Tot slot heeft de rechtbank verklaard dat van deze tussenbeschikking – voor zover er definitief is beslist – hoger beroep kan worden ingesteld en de beschikking uitvoerbaar bij voorraad verklaard.
Het huwelijk van partijen is [in] 2023 ontbonden door inschrijving in de registers van de burgerlijke stand van de beschikking van de rechtbank Midden-Nederland van 12 oktober 2022.
Bij (eind)beschikking van 26 januari 2023 heeft de rechtbank, onder uitvoerbaar bij voorraadverklaring, bepaald dat de man een vergoedingsrecht toekomt tegenover de vrouw van € 191.826,70. Verder is de vrouw niet-ontvankelijk verklaard in haar aanvullende verzoeken voor wat betreft de draagplicht bij helfte voor de kosten van herstel van de verwarming en de lekkage van de woning (verzoek onder II), de draagplicht van de man voor de kosten van het inschakelen van een expert en het beantwoorden aan de voorwaarden van de verzekering om de schadeherstel te komen (verzoek onder III) en de draagplicht bij helfte voor de energiekosten (verzoek onder IV).
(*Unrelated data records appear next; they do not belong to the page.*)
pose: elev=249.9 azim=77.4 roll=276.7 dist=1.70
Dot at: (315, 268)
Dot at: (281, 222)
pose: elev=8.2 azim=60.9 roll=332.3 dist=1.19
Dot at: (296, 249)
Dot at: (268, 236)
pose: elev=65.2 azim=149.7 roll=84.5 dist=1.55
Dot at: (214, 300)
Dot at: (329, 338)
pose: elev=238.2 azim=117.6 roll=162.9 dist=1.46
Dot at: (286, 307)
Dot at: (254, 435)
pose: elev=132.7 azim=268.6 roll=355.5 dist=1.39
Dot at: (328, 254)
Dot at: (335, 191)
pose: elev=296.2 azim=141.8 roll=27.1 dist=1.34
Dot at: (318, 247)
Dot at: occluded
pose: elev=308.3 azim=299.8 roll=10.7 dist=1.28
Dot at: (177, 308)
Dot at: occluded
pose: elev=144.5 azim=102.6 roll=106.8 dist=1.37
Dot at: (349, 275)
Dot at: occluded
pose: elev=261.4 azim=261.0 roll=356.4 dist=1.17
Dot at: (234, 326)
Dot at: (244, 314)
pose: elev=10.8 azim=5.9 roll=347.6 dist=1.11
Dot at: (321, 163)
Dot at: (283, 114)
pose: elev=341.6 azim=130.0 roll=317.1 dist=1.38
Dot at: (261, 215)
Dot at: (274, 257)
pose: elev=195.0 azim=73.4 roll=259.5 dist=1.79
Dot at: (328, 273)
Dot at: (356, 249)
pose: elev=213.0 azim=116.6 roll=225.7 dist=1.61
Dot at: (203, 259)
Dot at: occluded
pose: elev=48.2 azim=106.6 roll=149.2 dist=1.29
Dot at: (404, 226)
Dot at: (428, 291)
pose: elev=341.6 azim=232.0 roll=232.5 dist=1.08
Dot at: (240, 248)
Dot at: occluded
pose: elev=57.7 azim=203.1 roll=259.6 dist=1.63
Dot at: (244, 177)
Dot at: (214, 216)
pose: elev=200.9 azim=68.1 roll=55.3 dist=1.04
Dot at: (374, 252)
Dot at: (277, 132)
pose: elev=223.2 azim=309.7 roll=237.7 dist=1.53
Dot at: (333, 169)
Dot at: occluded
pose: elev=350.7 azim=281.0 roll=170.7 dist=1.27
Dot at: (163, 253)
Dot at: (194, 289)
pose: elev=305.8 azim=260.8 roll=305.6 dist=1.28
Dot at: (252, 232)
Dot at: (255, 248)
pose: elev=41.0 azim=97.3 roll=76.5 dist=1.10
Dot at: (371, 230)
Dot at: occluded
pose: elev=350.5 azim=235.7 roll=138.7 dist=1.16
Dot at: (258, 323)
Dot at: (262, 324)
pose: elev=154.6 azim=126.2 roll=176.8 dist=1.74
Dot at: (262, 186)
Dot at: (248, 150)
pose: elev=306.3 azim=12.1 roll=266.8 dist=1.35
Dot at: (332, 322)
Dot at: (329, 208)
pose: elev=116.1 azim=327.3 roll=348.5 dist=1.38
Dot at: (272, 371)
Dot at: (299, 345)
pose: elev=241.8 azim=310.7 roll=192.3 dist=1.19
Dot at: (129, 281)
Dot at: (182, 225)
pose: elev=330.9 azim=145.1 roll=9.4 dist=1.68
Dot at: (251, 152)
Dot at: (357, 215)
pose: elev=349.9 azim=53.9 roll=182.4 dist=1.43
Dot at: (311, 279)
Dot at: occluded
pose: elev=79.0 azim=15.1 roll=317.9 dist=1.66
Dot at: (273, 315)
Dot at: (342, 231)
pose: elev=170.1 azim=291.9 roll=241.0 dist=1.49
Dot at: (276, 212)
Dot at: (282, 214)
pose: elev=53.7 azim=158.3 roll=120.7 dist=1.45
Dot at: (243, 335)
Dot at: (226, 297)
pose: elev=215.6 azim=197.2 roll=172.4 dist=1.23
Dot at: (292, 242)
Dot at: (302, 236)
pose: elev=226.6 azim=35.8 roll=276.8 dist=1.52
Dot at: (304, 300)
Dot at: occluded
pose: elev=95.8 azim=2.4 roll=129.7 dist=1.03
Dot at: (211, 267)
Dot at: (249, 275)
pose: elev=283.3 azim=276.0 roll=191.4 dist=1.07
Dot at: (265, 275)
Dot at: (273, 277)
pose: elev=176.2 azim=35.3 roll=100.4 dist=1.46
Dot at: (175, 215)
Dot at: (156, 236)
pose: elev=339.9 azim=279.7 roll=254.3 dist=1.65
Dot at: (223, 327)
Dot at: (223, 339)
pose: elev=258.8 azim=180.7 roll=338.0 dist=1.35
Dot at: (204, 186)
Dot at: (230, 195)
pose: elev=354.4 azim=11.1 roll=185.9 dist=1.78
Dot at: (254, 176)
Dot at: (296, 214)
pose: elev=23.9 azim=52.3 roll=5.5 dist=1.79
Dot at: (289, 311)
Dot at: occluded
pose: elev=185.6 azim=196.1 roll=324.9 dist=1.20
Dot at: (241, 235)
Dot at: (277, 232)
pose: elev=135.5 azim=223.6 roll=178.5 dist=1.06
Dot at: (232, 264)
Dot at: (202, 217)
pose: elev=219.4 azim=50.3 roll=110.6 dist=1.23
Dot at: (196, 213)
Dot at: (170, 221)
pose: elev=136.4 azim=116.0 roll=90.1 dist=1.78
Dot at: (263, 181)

Tot slot is het aanvullende verzoek van de vrouw (onder I) om primair de woning aan haar toe te wijzen, subsidiair vergoedingen van haar investeringen in de woning aan haar toe te kennen, waarna de resterende opbrengst bij helfte moet worden verdeeld, meer subsidiair bepalen dat de voorhuwelijkse investeringen van partijen in de woning niet in de beperkte gemeenschap zijn gevallen en dat vanuit de opbrengst van de woning aan beiden een vergoeding toekomt, waarna de resterende opbrengst bij helfte moet worden verdeeld, afgewezen.